Anna Sidie-Slettedahl remembers doing a lot of hard work on the Superior Hiking Trail (SHT) when she served in Minnesota Conservation Corps in 2007, on a Lake Superior crew based out of Duluth. Besides the SHT, her crew built and maintained ATV/snowmobile/horse trails, removed invasive species, improved timber stands, constructed outhouses, surveyed goshawks and fought wildfire.
Work on the SHT felt especially challenging to Anna because it required hiking for miles and carrying heavy loads of lumber on her back, along with trail building equipment and supplies. Sometimes her crew would weed-whip miles and miles of the trail edges in hot, muggy weather. Though the work was hard, she ultimately found it very satisfying. It taught her to take on challenges, try something different – even frightening – and never give up. She recalls being on call for fire duty when the Ham Lake fire near the Boundary Waters Canoe Area suddenly got very big and dangerous. That night, the Gunflint Trail was evacuated because the fire was endangering residents. Left alone to manage the radio at the Grand Marais DNR station, Anna thought, “I don’t know what I am doing! Don’t leave me!” But she managed it well and everything went smoothly.

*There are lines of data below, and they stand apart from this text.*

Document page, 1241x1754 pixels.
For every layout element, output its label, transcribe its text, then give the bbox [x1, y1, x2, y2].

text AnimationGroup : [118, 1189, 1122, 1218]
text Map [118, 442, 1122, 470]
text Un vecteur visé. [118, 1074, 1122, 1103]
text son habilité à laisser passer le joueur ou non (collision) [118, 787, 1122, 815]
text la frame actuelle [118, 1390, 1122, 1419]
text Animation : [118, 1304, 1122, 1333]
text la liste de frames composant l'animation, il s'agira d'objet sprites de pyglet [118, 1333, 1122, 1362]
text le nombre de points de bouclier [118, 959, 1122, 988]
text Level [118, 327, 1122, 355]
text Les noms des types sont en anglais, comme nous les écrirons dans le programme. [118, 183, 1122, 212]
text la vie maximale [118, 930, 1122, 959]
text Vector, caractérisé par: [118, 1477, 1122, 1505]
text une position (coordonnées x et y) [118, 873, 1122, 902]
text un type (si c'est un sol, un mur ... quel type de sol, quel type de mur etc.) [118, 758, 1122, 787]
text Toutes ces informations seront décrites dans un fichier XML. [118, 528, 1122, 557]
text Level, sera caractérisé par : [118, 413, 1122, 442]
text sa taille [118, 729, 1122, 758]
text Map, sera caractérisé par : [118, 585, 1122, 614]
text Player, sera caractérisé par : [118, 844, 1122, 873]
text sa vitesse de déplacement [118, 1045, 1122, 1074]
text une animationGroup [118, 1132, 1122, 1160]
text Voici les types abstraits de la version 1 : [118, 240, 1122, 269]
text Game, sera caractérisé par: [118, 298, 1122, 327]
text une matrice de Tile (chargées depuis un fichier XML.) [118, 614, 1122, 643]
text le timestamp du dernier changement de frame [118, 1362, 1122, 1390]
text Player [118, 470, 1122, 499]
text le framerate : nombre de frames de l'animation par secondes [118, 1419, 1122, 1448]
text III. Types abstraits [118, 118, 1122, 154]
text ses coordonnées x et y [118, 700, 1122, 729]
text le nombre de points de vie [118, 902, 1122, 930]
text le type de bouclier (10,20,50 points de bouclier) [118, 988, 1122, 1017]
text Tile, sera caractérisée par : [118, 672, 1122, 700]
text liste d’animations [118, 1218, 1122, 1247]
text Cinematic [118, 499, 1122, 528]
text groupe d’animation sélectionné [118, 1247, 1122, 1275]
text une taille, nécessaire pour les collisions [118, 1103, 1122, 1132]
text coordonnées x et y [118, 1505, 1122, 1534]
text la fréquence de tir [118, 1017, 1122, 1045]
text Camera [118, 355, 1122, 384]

Incredible friendships were forged during that time. The two Duluth-based crews were compatible, learned and grew together and created strong bonds that have lasted years, Anna said.
Currently with the U.S. Fish and Wildlife Service, Anna works as a fish and wildlife biologist/grants manager. She reviews proposals and determines allocations for projects related to fish and wildlife restoration. Although her job involves a lot of reading and not much field work, she finds it very rewarding to support good work that will enhance wildlife and sport fish in our region.